__Collected data__.
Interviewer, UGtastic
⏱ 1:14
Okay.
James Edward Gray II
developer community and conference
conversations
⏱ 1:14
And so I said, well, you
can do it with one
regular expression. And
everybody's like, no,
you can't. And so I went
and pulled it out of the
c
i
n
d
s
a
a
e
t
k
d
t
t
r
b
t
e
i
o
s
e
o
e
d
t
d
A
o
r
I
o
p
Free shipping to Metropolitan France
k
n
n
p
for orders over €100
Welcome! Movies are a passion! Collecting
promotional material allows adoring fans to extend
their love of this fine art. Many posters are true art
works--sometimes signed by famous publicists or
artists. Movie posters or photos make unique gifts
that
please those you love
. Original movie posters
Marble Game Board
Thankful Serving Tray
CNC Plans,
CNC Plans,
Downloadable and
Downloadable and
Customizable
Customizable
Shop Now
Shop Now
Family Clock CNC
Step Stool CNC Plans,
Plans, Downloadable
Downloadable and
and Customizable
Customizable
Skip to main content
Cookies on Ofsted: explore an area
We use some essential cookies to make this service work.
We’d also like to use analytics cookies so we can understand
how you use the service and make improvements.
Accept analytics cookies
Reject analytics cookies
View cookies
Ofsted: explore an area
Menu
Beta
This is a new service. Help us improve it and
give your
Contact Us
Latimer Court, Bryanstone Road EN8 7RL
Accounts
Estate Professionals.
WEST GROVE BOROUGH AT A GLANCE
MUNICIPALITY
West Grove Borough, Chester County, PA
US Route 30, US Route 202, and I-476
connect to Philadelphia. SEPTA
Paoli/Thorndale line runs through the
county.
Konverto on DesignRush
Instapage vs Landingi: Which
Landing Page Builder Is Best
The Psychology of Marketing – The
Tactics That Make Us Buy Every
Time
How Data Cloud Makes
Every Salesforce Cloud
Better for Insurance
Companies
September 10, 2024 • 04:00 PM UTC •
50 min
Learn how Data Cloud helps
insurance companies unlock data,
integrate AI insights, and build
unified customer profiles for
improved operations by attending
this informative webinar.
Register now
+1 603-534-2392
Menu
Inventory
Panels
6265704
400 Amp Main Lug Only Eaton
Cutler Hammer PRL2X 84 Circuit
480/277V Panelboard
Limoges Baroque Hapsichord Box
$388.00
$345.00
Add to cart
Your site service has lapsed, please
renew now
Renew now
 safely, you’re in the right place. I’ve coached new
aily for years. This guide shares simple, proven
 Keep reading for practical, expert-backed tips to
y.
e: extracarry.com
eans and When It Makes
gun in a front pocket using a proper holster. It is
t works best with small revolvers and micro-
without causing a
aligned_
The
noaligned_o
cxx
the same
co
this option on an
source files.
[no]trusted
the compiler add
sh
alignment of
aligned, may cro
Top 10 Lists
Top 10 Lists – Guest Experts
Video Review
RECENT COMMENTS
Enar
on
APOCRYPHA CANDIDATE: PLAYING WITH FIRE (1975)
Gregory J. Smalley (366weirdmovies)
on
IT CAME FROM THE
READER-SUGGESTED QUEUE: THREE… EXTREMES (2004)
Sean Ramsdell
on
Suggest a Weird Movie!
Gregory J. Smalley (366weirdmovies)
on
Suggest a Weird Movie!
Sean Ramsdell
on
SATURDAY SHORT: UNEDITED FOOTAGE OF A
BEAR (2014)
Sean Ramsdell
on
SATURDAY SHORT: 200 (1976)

__Work request__. Render every one of the lines above as a Markdown table with the columns "Row" and "Line", numbering each row and omitting blank lines.

__Answer for this exercise__.
| Row | Line |
|---|---|
| 1 | Interviewer, UGtastic |
| 2 | ⏱ 1:14 |
| 3 | Okay. |
| 4 | James Edward Gray II |
| 5 | developer community and conference |
| 6 | conversations |
| 7 | ⏱ 1:14 |
| 8 | And so I said, well, you |
| 9 | can do it with one |
| 10 | regular expression. And |
| 11 | everybody's like, no, |
| 12 | you can't. And so I went |
| 13 | and pulled it out of the |
| 14 | c |
| 15 | i |
| 16 | n |
| 17 | d |
| 18 | s |
| 19 | a |
| 20 | a |
| 21 | e |
| 22 | t |
| 23 | k |
| 24 | d |
| 25 | t |
| 26 | t |
| 27 | r |
| 28 | b |
| 29 | t |
| 30 | e |
| 31 | i |
| 32 | o |
| 33 | s |
| 34 | e |
| 35 | o |
| 36 | e |
| 37 | d |
| 38 | t |
| 39 | d |
| 40 | A |
| 41 | o |
| 42 | r |
| 43 | I |
| 44 | o |
| 45 | p |
| 46 | Free shipping to Metropolitan France |
| 47 | k |
| 48 | n |
| 49 | n |
| 50 | p |
| 51 | for orders over €100 |
| 52 | Welcome! Movies are a passion! Collecting |
| 53 | promotional material allows adoring fans to extend |
| 54 | their love of this fine art. Many posters are true art |
| 55 | works--sometimes signed by famous publicists or |
| 56 | artists. Movie posters or photos make unique gifts |
| 57 | that |
| 58 | please those you love |
| 59 | . Original movie posters |
| 60 | Marble Game Board |
| 61 | Thankful Serving Tray |
| 62 | CNC Plans, |
| 63 | CNC Plans, |
| 64 | Downloadable and |
| 65 | Downloadable and |
| 66 | Customizable |
| 67 | Customizable |
| 68 | Shop Now |
| 69 | Shop Now |
| 70 | Family Clock CNC |
| 71 | Step Stool CNC Plans, |
| 72 | Plans, Downloadable |
| 73 | Downloadable and |
| 74 | and Customizable |
| 75 | Customizable |
| 76 | Skip to main content |
| 77 | Cookies on Ofsted: explore an area |
| 78 | We use some essential cookies to make this service work. |
| 79 | We’d also like to use analytics cookies so we can understand |
| 80 | how you use the service and make improvements. |
| 81 | Accept analytics cookies |
| 82 | Reject analytics cookies |
| 83 | View cookies |
| 84 | Ofsted: explore an area |
| 85 | Menu |
| 86 | Beta |
| 87 | This is a new service. Help us improve it and |
| 88 | give your |
| 89 | Contact Us |
| 90 | Latimer Court, Bryanstone Road EN8 7RL |
| 91 | Accounts |
| 92 | Estate Professionals. |
| 93 | WEST GROVE BOROUGH AT A GLANCE |
| 94 | MUNICIPALITY |
| 95 | West Grove Borough, Chester County, PA |
| 96 | US Route 30, US Route 202, and I-476 |
| 97 | connect to Philadelphia. SEPTA |
| 98 | Paoli/Thorndale line runs through the |
| 99 | county. |
| 100 | Konverto on DesignRush |
| 101 | Instapage vs Landingi: Which |
| 102 | Landing Page Builder Is Best |
| 103 | The Psychology of Marketing – The |
| 104 | Tactics That Make Us Buy Every |
| 105 | Time |
| 106 | How Data Cloud Makes |
| 107 | Every Salesforce Cloud |
| 108 | Better for Insurance |
| 109 | Companies |
| 110 | September 10, 2024 • 04:00 PM UTC • |
| 111 | 50 min |
| 112 | Learn how Data Cloud helps |
| 113 | insurance companies unlock data, |
| 114 | integrate AI insights, and build |
| 115 | unified customer profiles for |
| 116 | improved operations by attending |
| 117 | this informative webinar. |
| 118 | Register now |
| 119 | +1 603-534-2392 |
| 120 | Menu |
| 121 | Inventory |
| 122 | Panels |
| 123 | 6265704 |
| 124 | 400 Amp Main Lug Only Eaton |
| 125 | Cutler Hammer PRL2X 84 Circuit |
| 126 | 480/277V Panelboard |
| 127 | Limoges Baroque Hapsichord Box |
| 128 | $388.00 |
| 129 | $345.00 |
| 130 | Add to cart |
| 131 | Your site service has lapsed, please |
| 132 | renew now |
| 133 | Renew now |
| 134 |  safely, you’re in the right place. I’ve coached new |
| 135 | aily for years. This guide shares simple, proven |
| 136 |  Keep reading for practical, expert-backed tips to |
| 137 | y. |
| 138 | e: extracarry.com |
| 139 | eans and When It Makes |
| 140 | gun in a front pocket using a proper holster. It is |
| 141 | t works best with small revolvers and micro- |
| 142 | without causing a |
| 143 | aligned_ |
| 144 | The |
| 145 | noaligned_o |
| 146 | cxx |
| 147 | the same |
| 148 | co |
| 149 | this option on an |
| 150 | source files. |
| 151 | [no]trusted |
| 152 | the compiler add |
| 153 | sh |
| 154 | alignment of |
| 155 | aligned, may cro |
| 156 | Top 10 Lists |
| 157 | Top 10 Lists – Guest Experts |
| 158 | Video Review |
| 159 | RECENT COMMENTS |
| 160 | Enar |
| 161 | on |
| 162 | APOCRYPHA CANDIDATE: PLAYING WITH FIRE (1975) |
| 163 | Gregory J. Smalley (366weirdmovies) |
| 164 | on |
| 165 | IT CAME FROM THE |
| 166 | READER-SUGGESTED QUEUE: THREE… EXTREMES (2004) |
| 167 | Sean Ramsdell |
| 168 | on |
| 169 | Suggest a Weird Movie! |
| 170 | Gregory J. Smalley (366weirdmovies) |
| 171 | on |
| 172 | Suggest a Weird Movie! |
| 173 | Sean Ramsdell |
| 174 | on |
| 175 | SATURDAY SHORT: UNEDITED FOOTAGE OF A |
| 176 | BEAR (2014) |
| 177 | Sean Ramsdell |
| 178 | on |
| 179 | SATURDAY SHORT: 200 (1976) |